* **TASK INSTRUCTIONS**
Look through the entries below, please, and copy every line with the word "then".

* **Saved data entries**
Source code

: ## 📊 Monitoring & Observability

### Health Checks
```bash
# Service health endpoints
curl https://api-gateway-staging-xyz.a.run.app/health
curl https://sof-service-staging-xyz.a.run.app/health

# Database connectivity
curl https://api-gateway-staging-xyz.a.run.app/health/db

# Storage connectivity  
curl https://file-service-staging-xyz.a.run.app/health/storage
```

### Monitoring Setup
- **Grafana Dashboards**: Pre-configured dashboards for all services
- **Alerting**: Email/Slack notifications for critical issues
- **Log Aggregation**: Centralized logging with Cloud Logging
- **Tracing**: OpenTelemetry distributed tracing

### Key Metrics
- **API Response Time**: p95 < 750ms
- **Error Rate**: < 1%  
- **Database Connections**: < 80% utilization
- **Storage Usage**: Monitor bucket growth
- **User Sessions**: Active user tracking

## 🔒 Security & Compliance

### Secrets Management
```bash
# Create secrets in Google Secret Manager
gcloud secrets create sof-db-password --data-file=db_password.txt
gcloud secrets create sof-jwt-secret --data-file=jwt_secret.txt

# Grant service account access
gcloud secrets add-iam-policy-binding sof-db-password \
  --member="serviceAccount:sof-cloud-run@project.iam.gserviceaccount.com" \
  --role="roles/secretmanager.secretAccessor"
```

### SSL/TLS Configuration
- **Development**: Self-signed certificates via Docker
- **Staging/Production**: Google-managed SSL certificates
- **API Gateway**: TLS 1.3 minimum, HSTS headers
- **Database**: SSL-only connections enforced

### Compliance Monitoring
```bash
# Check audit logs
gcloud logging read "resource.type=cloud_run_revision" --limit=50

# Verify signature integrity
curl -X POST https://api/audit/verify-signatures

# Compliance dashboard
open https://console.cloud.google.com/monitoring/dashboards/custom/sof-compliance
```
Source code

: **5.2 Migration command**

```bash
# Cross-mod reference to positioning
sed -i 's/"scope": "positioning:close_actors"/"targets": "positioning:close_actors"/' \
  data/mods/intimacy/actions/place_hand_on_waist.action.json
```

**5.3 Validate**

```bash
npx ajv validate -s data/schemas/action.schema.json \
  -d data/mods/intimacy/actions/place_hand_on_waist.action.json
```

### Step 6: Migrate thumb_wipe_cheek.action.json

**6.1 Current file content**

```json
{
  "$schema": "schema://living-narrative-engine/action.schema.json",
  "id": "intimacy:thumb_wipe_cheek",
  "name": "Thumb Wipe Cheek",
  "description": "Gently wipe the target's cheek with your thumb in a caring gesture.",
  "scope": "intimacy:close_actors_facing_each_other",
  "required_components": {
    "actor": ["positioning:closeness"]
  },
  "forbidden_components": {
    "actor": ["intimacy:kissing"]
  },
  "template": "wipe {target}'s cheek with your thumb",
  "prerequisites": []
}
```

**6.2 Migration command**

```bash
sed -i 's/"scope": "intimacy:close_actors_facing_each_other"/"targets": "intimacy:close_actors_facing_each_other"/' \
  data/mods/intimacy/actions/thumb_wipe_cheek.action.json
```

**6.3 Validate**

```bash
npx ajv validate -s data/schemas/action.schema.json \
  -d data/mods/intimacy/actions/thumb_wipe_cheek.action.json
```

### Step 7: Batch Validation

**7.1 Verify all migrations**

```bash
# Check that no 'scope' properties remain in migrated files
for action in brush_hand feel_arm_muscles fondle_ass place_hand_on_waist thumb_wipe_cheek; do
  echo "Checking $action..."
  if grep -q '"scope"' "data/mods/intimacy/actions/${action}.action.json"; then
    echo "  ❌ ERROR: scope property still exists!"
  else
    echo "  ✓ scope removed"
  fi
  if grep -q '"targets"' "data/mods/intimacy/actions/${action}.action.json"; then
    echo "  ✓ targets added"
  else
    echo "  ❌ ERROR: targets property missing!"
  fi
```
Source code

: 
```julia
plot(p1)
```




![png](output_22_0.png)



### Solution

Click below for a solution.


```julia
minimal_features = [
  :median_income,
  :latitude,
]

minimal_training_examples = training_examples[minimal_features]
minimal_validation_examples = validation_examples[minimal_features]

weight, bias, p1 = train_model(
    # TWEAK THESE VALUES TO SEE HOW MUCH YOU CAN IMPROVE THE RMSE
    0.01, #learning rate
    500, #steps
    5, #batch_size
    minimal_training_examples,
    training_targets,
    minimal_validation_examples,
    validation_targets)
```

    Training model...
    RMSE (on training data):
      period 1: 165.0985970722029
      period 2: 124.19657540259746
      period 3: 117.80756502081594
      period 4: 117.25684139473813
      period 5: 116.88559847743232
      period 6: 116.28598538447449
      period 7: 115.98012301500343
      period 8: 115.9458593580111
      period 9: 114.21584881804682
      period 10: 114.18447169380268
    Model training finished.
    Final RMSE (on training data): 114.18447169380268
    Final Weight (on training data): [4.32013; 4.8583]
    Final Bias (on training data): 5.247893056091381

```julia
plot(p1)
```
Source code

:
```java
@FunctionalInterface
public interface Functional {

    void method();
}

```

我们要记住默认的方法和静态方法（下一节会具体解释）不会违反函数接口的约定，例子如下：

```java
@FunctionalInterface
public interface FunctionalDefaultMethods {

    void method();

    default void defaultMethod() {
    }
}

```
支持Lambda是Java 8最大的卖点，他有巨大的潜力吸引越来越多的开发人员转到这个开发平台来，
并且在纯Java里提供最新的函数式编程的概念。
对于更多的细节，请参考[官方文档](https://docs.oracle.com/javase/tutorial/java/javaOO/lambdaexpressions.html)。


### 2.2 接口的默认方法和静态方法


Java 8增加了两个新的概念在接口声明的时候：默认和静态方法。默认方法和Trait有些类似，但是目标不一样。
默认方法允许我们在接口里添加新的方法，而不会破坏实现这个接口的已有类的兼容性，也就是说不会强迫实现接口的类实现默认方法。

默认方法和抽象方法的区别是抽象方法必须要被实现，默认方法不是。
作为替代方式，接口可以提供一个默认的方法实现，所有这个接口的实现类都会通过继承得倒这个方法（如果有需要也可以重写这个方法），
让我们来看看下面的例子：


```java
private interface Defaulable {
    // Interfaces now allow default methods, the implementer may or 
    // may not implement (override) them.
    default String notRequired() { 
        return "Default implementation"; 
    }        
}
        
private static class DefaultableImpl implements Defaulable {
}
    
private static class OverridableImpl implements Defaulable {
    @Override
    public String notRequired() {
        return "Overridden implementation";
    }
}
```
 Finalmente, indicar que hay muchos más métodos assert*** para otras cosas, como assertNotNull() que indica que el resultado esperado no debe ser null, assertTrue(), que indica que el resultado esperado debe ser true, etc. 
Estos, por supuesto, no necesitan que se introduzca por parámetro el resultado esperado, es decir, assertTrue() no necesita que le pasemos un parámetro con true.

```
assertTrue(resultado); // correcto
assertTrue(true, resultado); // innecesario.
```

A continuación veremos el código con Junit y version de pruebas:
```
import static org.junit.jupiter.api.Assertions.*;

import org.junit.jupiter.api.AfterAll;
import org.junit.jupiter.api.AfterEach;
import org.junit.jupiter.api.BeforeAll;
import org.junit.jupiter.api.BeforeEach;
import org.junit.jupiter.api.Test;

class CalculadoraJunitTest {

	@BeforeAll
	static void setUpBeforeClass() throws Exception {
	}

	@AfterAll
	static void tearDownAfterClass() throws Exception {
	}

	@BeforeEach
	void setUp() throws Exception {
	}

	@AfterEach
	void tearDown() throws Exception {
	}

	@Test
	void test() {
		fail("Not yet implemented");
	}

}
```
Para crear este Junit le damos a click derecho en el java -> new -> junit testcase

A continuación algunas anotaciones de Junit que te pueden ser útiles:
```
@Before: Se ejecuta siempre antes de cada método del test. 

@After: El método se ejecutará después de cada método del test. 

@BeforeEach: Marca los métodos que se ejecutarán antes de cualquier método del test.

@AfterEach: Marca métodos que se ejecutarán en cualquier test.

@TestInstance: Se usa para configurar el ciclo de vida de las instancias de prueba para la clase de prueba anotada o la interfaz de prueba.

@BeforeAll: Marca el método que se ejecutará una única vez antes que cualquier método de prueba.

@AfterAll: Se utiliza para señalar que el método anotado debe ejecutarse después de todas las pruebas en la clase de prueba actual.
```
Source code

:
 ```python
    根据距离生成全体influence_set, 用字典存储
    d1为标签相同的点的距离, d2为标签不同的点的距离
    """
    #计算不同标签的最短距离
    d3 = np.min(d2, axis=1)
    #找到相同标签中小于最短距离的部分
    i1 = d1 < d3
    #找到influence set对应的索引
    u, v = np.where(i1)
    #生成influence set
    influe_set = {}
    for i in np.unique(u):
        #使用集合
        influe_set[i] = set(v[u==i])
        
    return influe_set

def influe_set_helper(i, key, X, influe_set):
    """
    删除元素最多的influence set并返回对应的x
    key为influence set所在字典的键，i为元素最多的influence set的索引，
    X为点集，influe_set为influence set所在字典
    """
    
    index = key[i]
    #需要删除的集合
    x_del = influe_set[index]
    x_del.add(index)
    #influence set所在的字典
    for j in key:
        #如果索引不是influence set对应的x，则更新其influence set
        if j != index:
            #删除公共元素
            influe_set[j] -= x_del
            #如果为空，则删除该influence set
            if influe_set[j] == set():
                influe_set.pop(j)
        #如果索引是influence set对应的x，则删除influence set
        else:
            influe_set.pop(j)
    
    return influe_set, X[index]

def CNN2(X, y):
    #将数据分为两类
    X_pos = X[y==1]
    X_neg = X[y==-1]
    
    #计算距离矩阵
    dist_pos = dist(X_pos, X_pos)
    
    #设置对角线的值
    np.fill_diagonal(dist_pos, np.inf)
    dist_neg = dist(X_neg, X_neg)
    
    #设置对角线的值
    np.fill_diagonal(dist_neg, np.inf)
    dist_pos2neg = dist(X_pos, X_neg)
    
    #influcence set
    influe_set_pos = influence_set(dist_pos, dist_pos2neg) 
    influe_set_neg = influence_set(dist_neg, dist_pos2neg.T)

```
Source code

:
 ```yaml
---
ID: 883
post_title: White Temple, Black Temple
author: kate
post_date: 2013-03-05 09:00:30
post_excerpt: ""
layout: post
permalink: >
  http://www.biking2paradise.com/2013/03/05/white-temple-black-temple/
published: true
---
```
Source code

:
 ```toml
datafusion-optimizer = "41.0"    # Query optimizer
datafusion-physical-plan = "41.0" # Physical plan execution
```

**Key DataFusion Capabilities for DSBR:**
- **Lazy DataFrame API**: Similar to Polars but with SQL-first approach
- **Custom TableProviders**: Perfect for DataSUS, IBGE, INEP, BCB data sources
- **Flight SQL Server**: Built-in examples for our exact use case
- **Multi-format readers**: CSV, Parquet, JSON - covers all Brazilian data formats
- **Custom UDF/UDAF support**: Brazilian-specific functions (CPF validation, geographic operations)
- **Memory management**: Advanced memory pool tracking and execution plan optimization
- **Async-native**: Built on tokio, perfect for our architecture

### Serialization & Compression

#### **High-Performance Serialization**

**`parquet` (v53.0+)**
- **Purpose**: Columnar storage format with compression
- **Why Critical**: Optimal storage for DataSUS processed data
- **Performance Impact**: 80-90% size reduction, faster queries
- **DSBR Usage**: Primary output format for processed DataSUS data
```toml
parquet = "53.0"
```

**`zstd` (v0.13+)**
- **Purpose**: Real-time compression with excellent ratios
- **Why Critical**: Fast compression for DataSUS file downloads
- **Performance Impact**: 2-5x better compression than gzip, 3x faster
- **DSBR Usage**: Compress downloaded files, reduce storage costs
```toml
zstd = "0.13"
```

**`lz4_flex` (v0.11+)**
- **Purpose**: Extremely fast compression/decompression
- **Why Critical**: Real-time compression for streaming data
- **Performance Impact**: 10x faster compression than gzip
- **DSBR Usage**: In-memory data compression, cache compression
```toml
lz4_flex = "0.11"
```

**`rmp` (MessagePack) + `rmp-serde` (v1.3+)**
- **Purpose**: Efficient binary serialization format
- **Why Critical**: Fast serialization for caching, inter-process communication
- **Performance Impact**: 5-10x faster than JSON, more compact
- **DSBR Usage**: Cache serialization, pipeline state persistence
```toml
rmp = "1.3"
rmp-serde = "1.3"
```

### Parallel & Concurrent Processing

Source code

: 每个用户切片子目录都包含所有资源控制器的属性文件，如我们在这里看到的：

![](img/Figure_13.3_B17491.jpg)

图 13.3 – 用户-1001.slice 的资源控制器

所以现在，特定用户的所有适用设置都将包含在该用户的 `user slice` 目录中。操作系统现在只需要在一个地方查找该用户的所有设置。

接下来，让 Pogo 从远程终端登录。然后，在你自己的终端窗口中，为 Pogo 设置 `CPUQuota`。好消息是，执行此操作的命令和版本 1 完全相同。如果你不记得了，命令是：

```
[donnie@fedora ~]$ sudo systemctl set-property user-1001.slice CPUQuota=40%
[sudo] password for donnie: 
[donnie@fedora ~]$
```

* **RESULT**
  if grep -q '"scope"' "data/mods/intimacy/actions/${action}.action.json"; then
  if grep -q '"targets"' "data/mods/intimacy/actions/${action}.action.json"; then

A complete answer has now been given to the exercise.